Joe Biden’s proposals “would provide the US economy with a boost as it recovers from the global coronavirus recession,” said Nancy Vanden Houten and Gregory Daco of Oxford Economics.

This is also the conclusion of economists at Moody’s, who believe that Joe Biden would be in the best position to revive the world’s largest economy.

According to their calculations, full employment, which disappeared with the Covid-19 crisis, could be back in the second half of 2022 with the Democrat, and only in the first half of 2024 with the Republican.

They also believe that if Joe Biden abandons the policies put in place by his opponent on foreign trade and immigration, this could give an additional boost to growth.

On the other hand, whoever wins, the future president will be hampered in his ambitions if he faces opposition in Congress.

Trump or Biden, the difference will then, in the end, be quite minimal, anticipate Mark Zandi and Bernard Yaros.

“Made in America”

While they castigate Mr. Trump’s economic policies, the unions do not embrace Mr. Biden’s either.

“If we are stuck with four more years of Trump, it will be very damaging for our country and for workers,” warns Carl Rosen, president of the EU union, which represents 35,000 workers from different industrial sectors.

His union does not support Joe Biden because he considers his measures too lukewarm.

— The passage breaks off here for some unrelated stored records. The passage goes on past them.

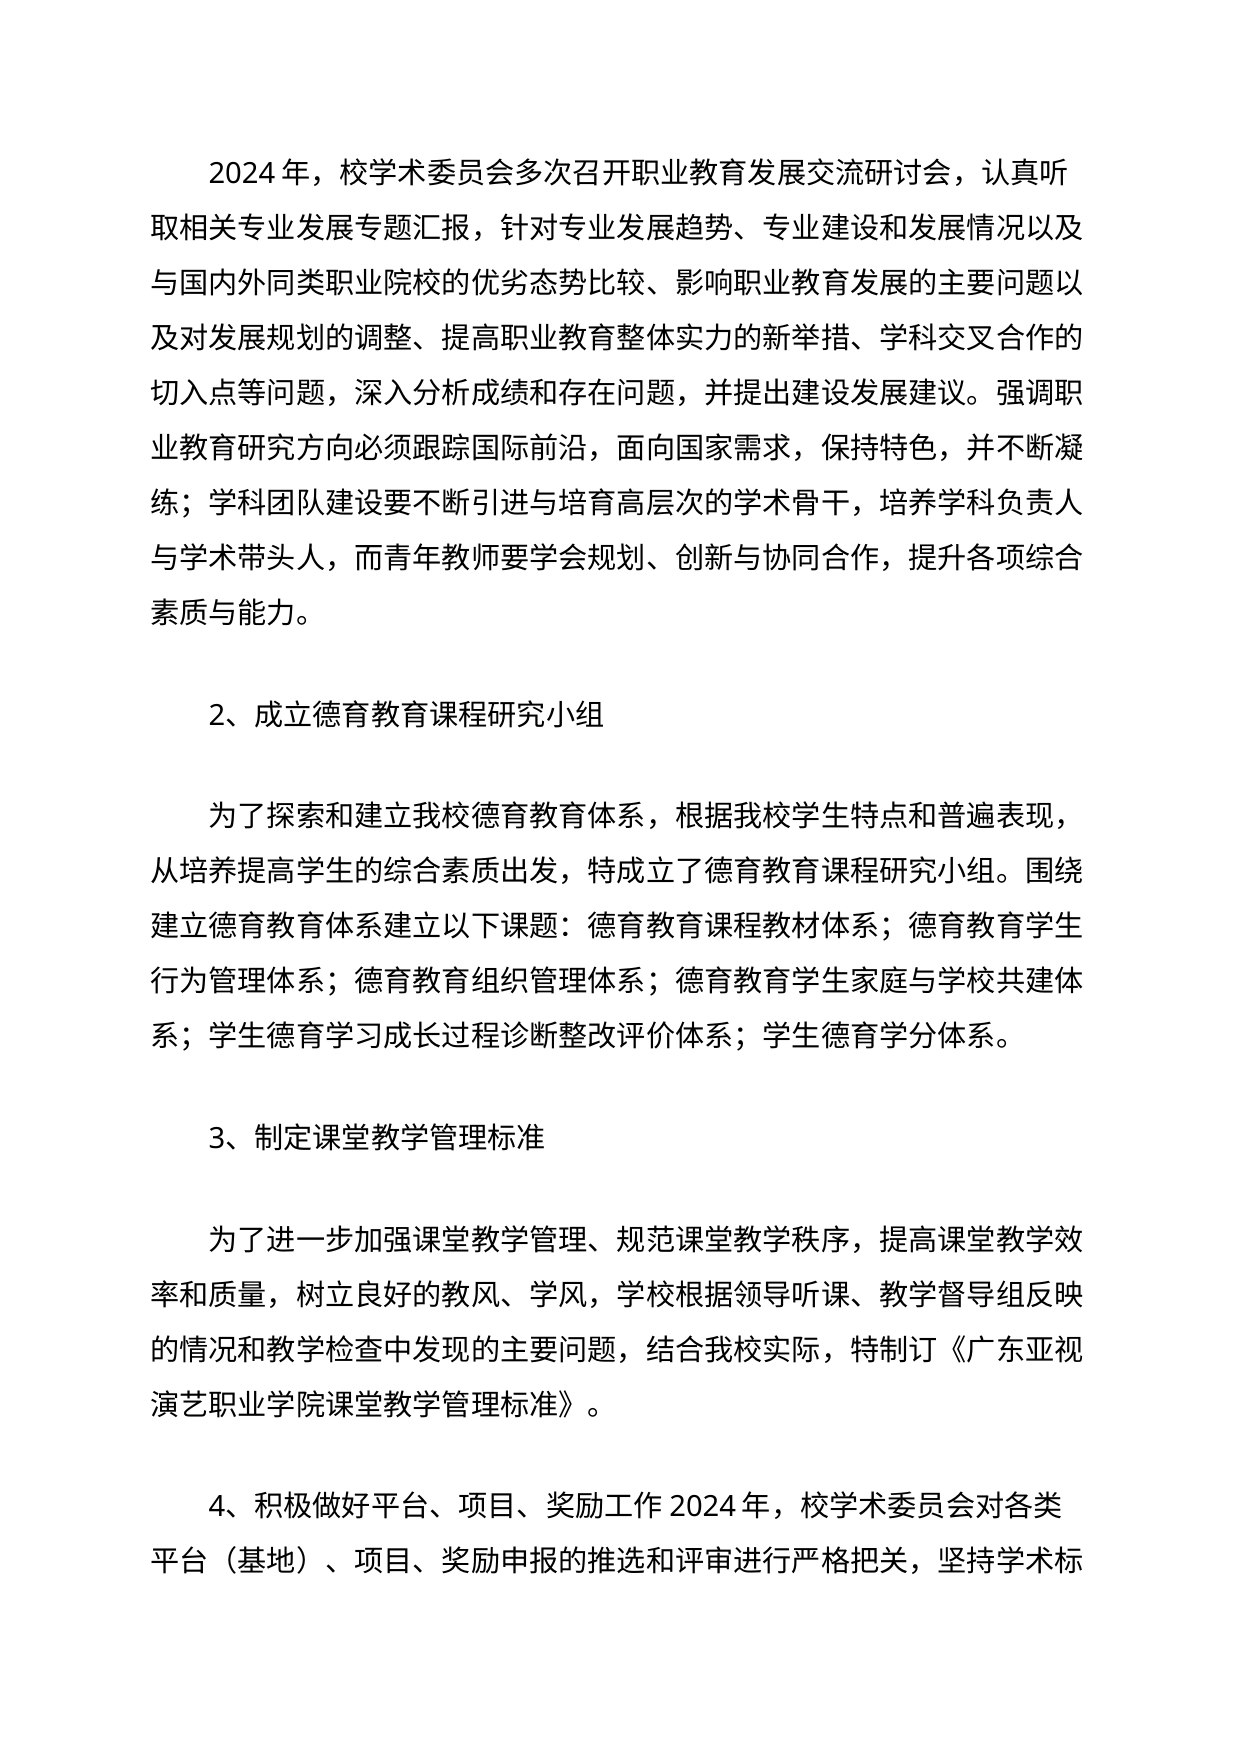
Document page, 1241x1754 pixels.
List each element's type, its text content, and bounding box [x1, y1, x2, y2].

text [150, 1483, 1090, 1580]
text 为了进一步加强课堂教学管理、规范课堂教学秩序，提高课堂教学效率和质量，树立良好的教风、学风，学校根据领导听课、教学督导组反映的情况和教学检查中发现的主要问题，结合我校实际，特制订《广东亚视演艺职业学院课堂教学管理标准》。 [150, 1216, 1090, 1423]
text 2、成立德育教育课程研究小组 [150, 691, 1090, 733]
text 3、制定课堂教学管理标准 [150, 1114, 1090, 1157]
text 2024年，校学术委员会多次召开职业教育发展交流研讨会，认真听取相关专业发展专题汇报，针对专业发展趋势、专业建设和发展情况以及与国内外同类职业院校的优劣态势比较、影响职业教育发展的主要问题以及对发展规划的调整、提高职业教育整体实力的新举措、学科交叉合作的切入点等问题，深入分析成绩和存在问题，并提出建设发展建议。强调职业教育研究方向必须跟踪国际前沿，面向国家需求，保持特色，并不断凝练；学科团队建设要不断引进与培育高层次的学术骨干，培养学科负责人与学术带头人，而青年教师要学会规划、创新与协同合作，提升各项综合素质与能力。 [150, 150, 1090, 632]
text 为了探索和建立我校德育教育体系，根据我校学生特点和普遍表现，从培养提高学生的综合素质出发，特成立了德育教育课程研究小组。围绕建立德育教育体系建立以下课题：德育教育课程教材体系；德育教育学生行为管理体系；德育教育组织管理体系；德育教育学生家庭与学校共建体系；学生德育学习成长过程诊断整改评价体系；学生德育学分体系。 [150, 793, 1090, 1055]
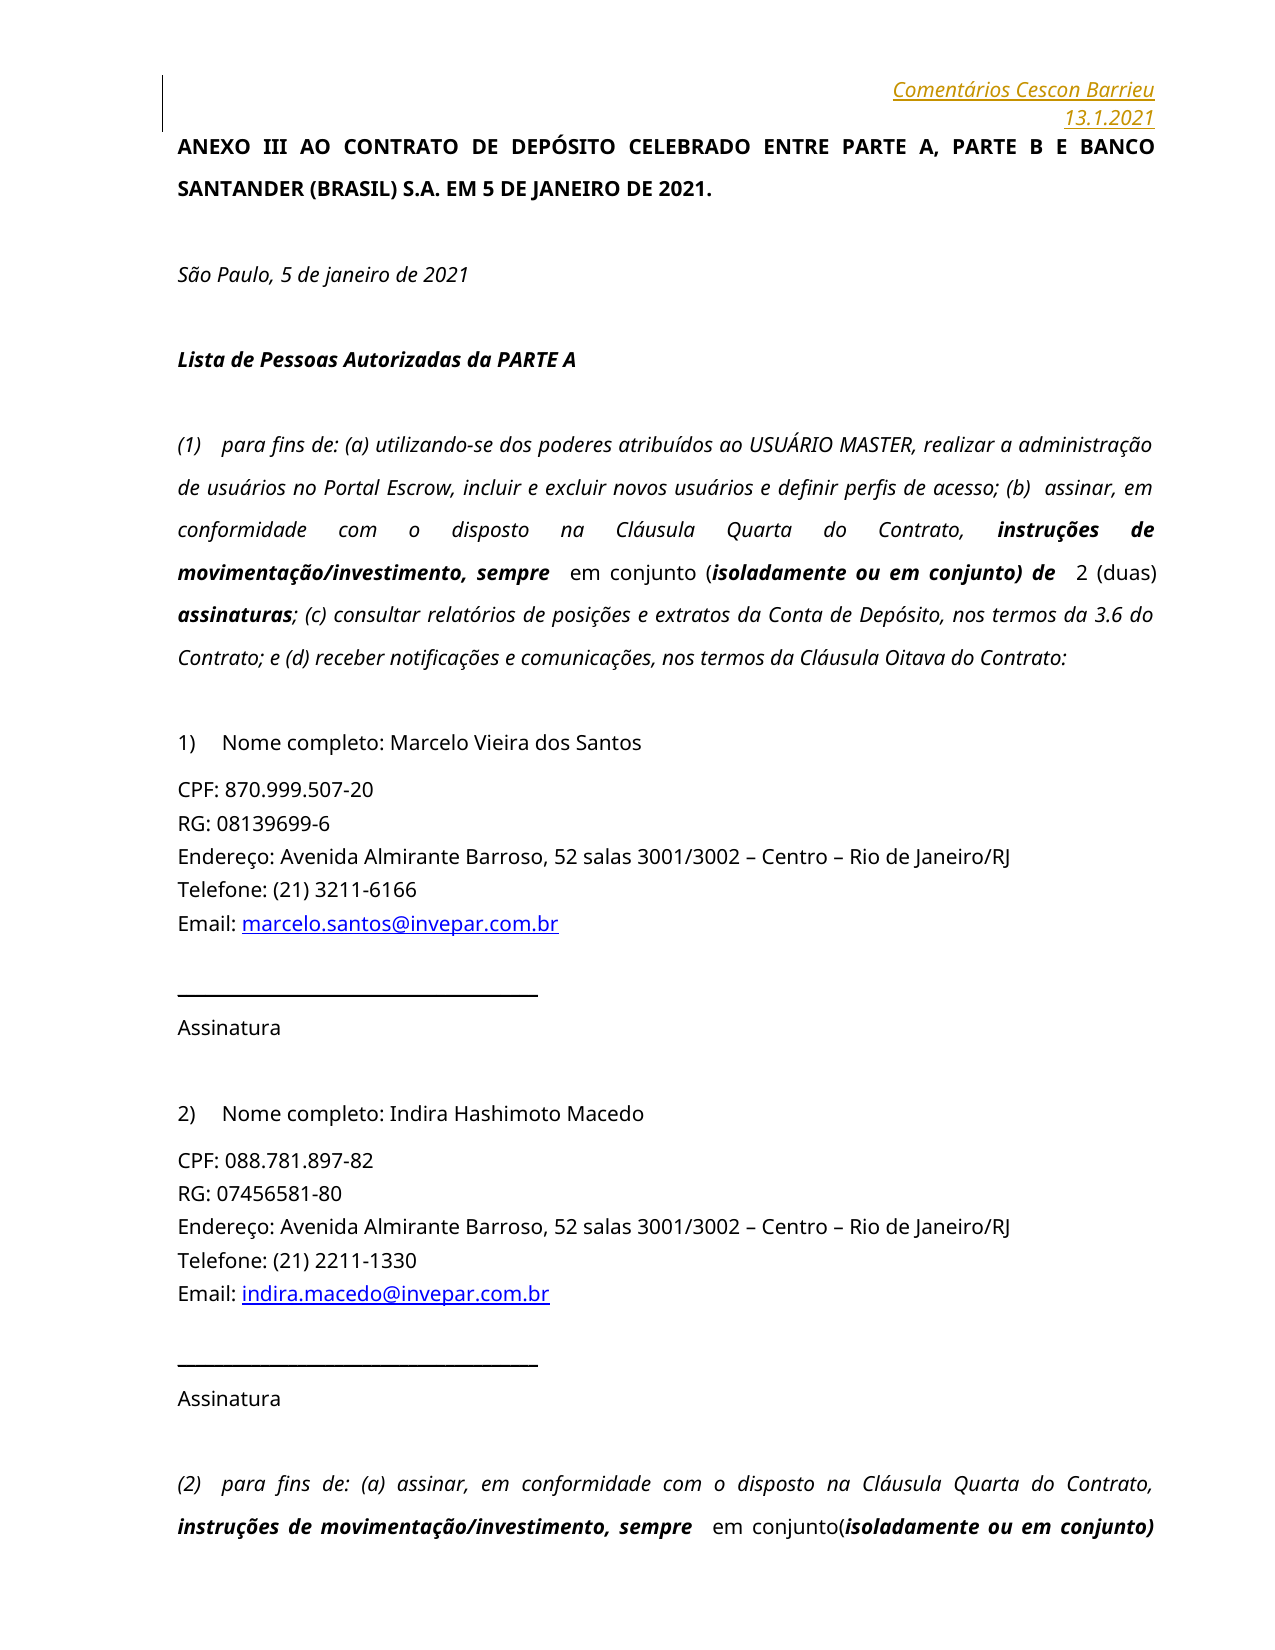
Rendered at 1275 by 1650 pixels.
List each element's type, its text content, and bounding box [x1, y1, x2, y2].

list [177, 1469, 1157, 1540]
text _______________________________________ Assinatura [177, 971, 1157, 1042]
text Lista de Pessoas Autorizadas da PARTE A [177, 345, 1157, 373]
text CPF: 088.781.897-82 [177, 1141, 1157, 1175]
text RG: 07456581-80 [177, 1175, 1157, 1208]
text São Paulo, 5 de janeiro de 2021 [177, 260, 1157, 288]
text Endereço: Avenida Almirante Barroso, 52 salas 3001/3002 – Centro – Rio de Janeiro/RJ [177, 838, 1157, 871]
list para fins de: (a) utilizando-se dos poderes atribuídos ao USUÁRIO MASTER, realizar a administração de usuários no Portal Escrow, incluir e excluir novos usuários e definir perfis de acesso; (b) assinar, em conformidade com o disposto na Cláusula Quarta do Contrato, instruções de movimentação/investimento, sempre em conjunto (isoladamente ou em conjunto) de 2 (duas) assinaturas; (c) consultar relatórios de posições e extratos da Conta de Depósito, nos termos da 3.6 do Contrato; e (d) receber notificações e comunicações, nos termos da Cláusula Oitava do Contrato: [177, 430, 1157, 672]
text RG: 08139699-6 [177, 804, 1157, 838]
text ANEXO III AO CONTRATO DE DEPÓSITO CELEBRADO ENTRE PARTE A, PARTE B E BANCO SANTANDER (BRASIL) S.A. EM 5 DE JANEIRO DE 2021. [177, 132, 1157, 203]
text Endereço: Avenida Almirante Barroso, 52 salas 3001/3002 – Centro – Rio de Janeiro/RJ [177, 1208, 1157, 1241]
text Email: indira.macedo@invepar.com.br [177, 1275, 1157, 1308]
text _______________________________________ Assinatura [177, 1341, 1157, 1412]
list Nome completo: Marcelo Vieira dos Santos [177, 728, 1157, 757]
text CPF: 870.999.507-20 [177, 771, 1157, 804]
text Email: marcelo.santos@invepar.com.br [177, 904, 1157, 938]
text Telefone: (21) 3211-6166 [177, 871, 1157, 904]
list Nome completo: Indira Hashimoto Macedo [177, 1099, 1157, 1127]
text Telefone: (21) 2211-1330 [177, 1241, 1157, 1275]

The two candidates agree on one point: the promotion of “Made in America”, hammered by Donald Trump during his entire mandate.

They share a “skepticism about free trade,” said John Ricco, a professor at the University of Pennsylvania. “The tools to achieve this are not the same”.

More than 3,400 companies from all sectors, including Tesla, Home Depot and Ralph Lauren, have sued the Trump administration to denounce additional tariffs imposed on Chinese exports as part of the Sino-American trade war triggered by the billionaire.